Exercise input:
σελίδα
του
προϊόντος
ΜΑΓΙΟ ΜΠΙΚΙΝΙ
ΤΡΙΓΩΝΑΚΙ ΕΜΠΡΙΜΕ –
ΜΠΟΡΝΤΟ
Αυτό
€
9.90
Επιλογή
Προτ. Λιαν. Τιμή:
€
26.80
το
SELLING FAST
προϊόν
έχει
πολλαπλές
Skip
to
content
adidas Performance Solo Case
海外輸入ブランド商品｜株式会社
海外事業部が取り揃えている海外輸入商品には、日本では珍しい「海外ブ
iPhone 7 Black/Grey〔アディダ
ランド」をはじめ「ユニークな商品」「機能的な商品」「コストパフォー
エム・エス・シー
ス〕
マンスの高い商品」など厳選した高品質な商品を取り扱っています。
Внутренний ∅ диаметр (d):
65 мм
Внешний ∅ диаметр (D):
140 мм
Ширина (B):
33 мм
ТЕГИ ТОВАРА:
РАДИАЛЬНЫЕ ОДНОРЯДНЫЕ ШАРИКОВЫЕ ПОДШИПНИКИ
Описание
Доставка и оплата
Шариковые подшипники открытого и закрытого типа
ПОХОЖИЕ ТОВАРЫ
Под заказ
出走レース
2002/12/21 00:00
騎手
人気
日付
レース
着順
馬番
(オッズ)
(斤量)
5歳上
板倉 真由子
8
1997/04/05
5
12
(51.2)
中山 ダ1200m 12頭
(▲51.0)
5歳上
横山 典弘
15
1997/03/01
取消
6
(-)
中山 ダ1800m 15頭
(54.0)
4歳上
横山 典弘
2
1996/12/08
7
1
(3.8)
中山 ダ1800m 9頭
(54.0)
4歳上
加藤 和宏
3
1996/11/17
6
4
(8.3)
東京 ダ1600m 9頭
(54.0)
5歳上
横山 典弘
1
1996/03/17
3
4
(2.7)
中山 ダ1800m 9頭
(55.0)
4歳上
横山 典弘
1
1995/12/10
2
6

Task directions:
Every line of the listing, first to last, should be retyped exactly.

Your solution:
σελίδα
του
προϊόντος
ΜΑΓΙΟ ΜΠΙΚΙΝΙ
ΤΡΙΓΩΝΑΚΙ ΕΜΠΡΙΜΕ –
ΜΠΟΡΝΤΟ
Αυτό
€
9.90
Επιλογή
Προτ. Λιαν. Τιμή:
€
26.80
το
SELLING FAST
προϊόν
έχει
πολλαπλές
Skip
to
content
adidas Performance Solo Case
海外輸入ブランド商品｜株式会社
海外事業部が取り揃えている海外輸入商品には、日本では珍しい「海外ブ
iPhone 7 Black/Grey〔アディダ
ランド」をはじめ「ユニークな商品」「機能的な商品」「コストパフォー
エム・エス・シー
ス〕
マンスの高い商品」など厳選した高品質な商品を取り扱っています。
Внутренний ∅ диаметр (d):
65 мм
Внешний ∅ диаметр (D):
140 мм
Ширина (B):
33 мм
ТЕГИ ТОВАРА:
РАДИАЛЬНЫЕ ОДНОРЯДНЫЕ ШАРИКОВЫЕ ПОДШИПНИКИ
Описание
Доставка и оплата
Шариковые подшипники открытого и закрытого типа
ПОХОЖИЕ ТОВАРЫ
Под заказ
出走レース
2002/12/21 00:00
騎手
人気
日付
レース
着順
馬番
(オッズ)
(斤量)
5歳上
板倉 真由子
8
1997/04/05
5
12
(51.2)
中山 ダ1200m 12頭
(▲51.0)
5歳上
横山 典弘
15
1997/03/01
取消
6
(-)
中山 ダ1800m 15頭
(54.0)
4歳上
横山 典弘
2
1996/12/08
7
1
(3.8)
中山 ダ1800m 9頭
(54.0)
4歳上
加藤 和宏
3
1996/11/17
6
4
(8.3)
東京 ダ1600m 9頭
(54.0)
5歳上
横山 典弘
1
1996/03/17
3
4
(2.7)
中山 ダ1800m 9頭
(55.0)
4歳上
横山 典弘
1
1995/12/10
2
6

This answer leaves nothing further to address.